→ TRECHO DO DOCUMENTO
+ + + + +

Mais adiante a resolução diz que “para derrotar tanto o neoliberalismo quanto o neofascismo será necessário ampliar a unidade das nossas forças políticas e sociais do campo da esquerda, ancoradas nos movimentos sociais e na classe trabalhadora”. Ou seja, o PT tirou do arquivo-morto dos anos 90 o fantasma do neoliberalismo, igualado – em termos de inimigo principal a ser destruído, quer dizer, construído – ao neofascismo.

Os que acharam que a unidade perseguida pelo novo governo era a dos democratas contra o bolsonarismo, consolidada em uma frente ampla, podem perder as ilusões. A unidade é classista, forjada no campo da esquerda.

E quem são os neoliberais que devem ser derrotados ? Neste momento Simone Tebet e Geraldo Alckmin, os dois enfeites da falsa frente ampla petista (anunciada apenas para vencer as eleições), devem estar preocupados. Pois sabem que o PT propositalmente confunde neoliberal com liberal.

+ + + + +

→ EXTRATOS DE DADOS

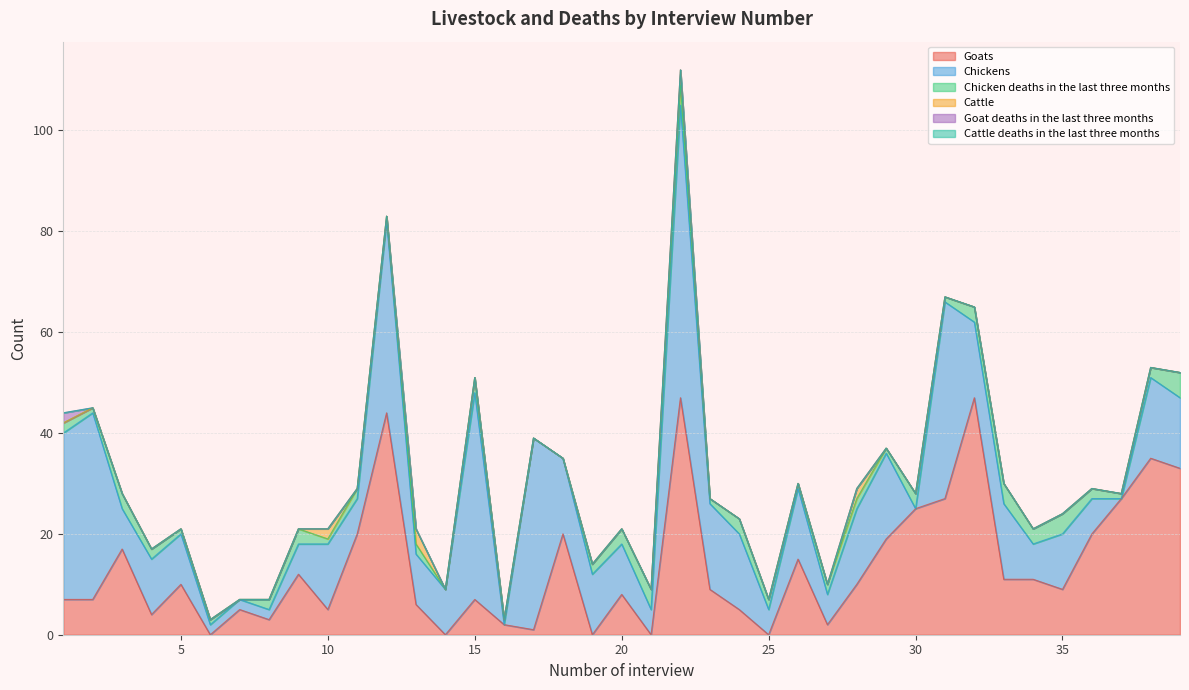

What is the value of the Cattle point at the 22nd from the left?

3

+ + + + +

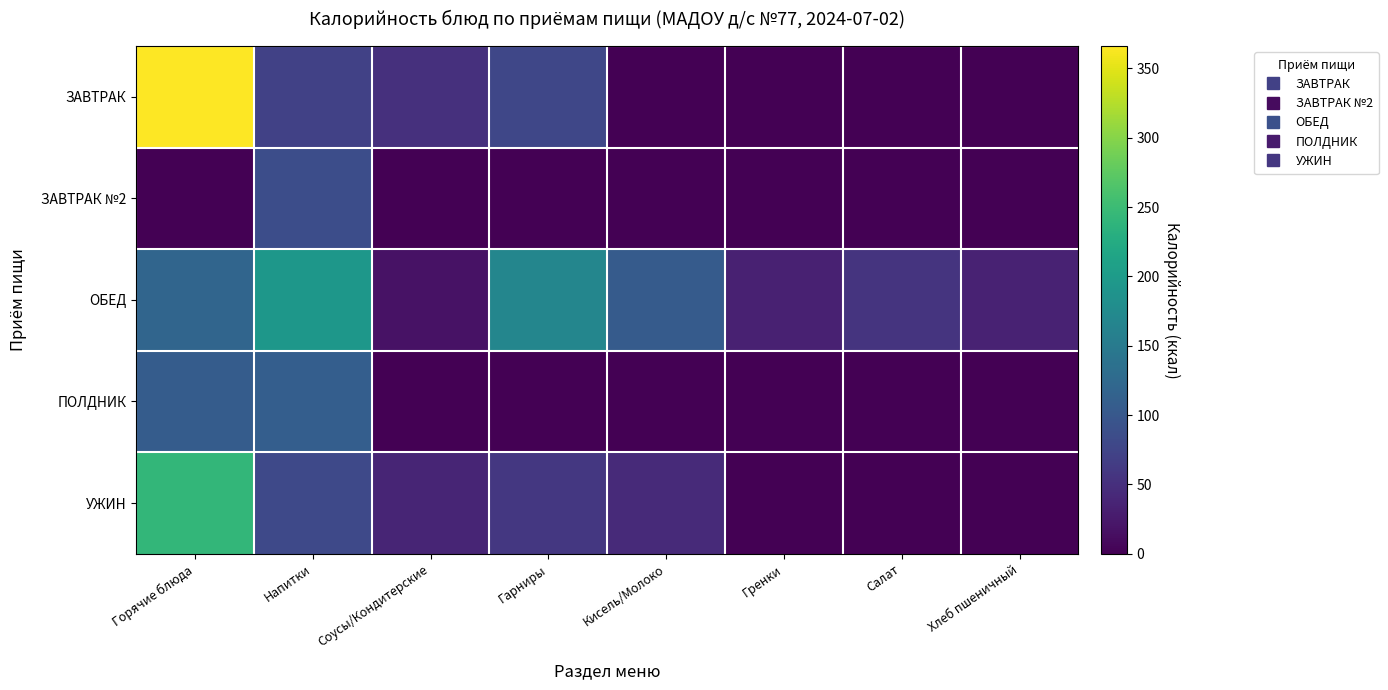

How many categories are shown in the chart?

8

+ + + + +

→ ORDEM DE TRABALHO 1
Segundo o texto sobre a resolução do PT, quem são os dois "enfeites" da frente ampla petista?
→ ORDEM DE TRABALHO 2
Reproduza com fidelidade a passagem do texto sobre a resolução do PT que começa em "Mais adiante a" e segue até "construído – ao neofascismo.".
→ ORDEM DE TRABALHO 3
Dê prosseguimento ao texto sobre a resolução do PT a partir do ponto em que ele termina.

→ RESPOSTA FINAL 1
Simone Tebet e Geraldo Alckmin.

→ RESPOSTA FINAL 2
Mais adiante a resolução diz que “para derrotar tanto o neoliberalismo quanto o neofascismo será necessário ampliar a unidade das nossas forças políticas e sociais do campo da esquerda, ancoradas nos movimentos sociais e na classe trabalhadora”. Ou seja, o PT tirou do arquivo-morto dos anos 90 o fantasma do neoliberalismo, igualado – em termos de inimigo principal a ser destruído, quer dizer, construído – ao neofascismo.

→ RESPOSTA FINAL 3
Prosseguindo, o texto afirma que “cabe ao governo do Presidente Lula, com toda a dimensão de sua autoridade política, social e moral, e ao PT como seu partido, reconstruir o tecido social”. Ora, reconstruir o tecido social é uma tarefa da sociedade pelo exercício continuado de suas diversas formas de sociabilidade; não cabe a um governo com base em sua autoridade (ou seja, de cima para baixo). Além de tudo, é pelo menos discutível essa “autoridade… moral” de Lula. A rigor é mesmo uma farsa. Lula foi condenado por corrupção e outros crimes por muitos juízes (não apenas pelo parcial Sergio Moro), em vários tribunais. E jamais foi absolvido. Suas condenações foram anuladas por razões procedimentais (foro errado), não tendo sido julgado novamente o mérito das acusações por efeito de prescrição em razão da idade avançada do réu.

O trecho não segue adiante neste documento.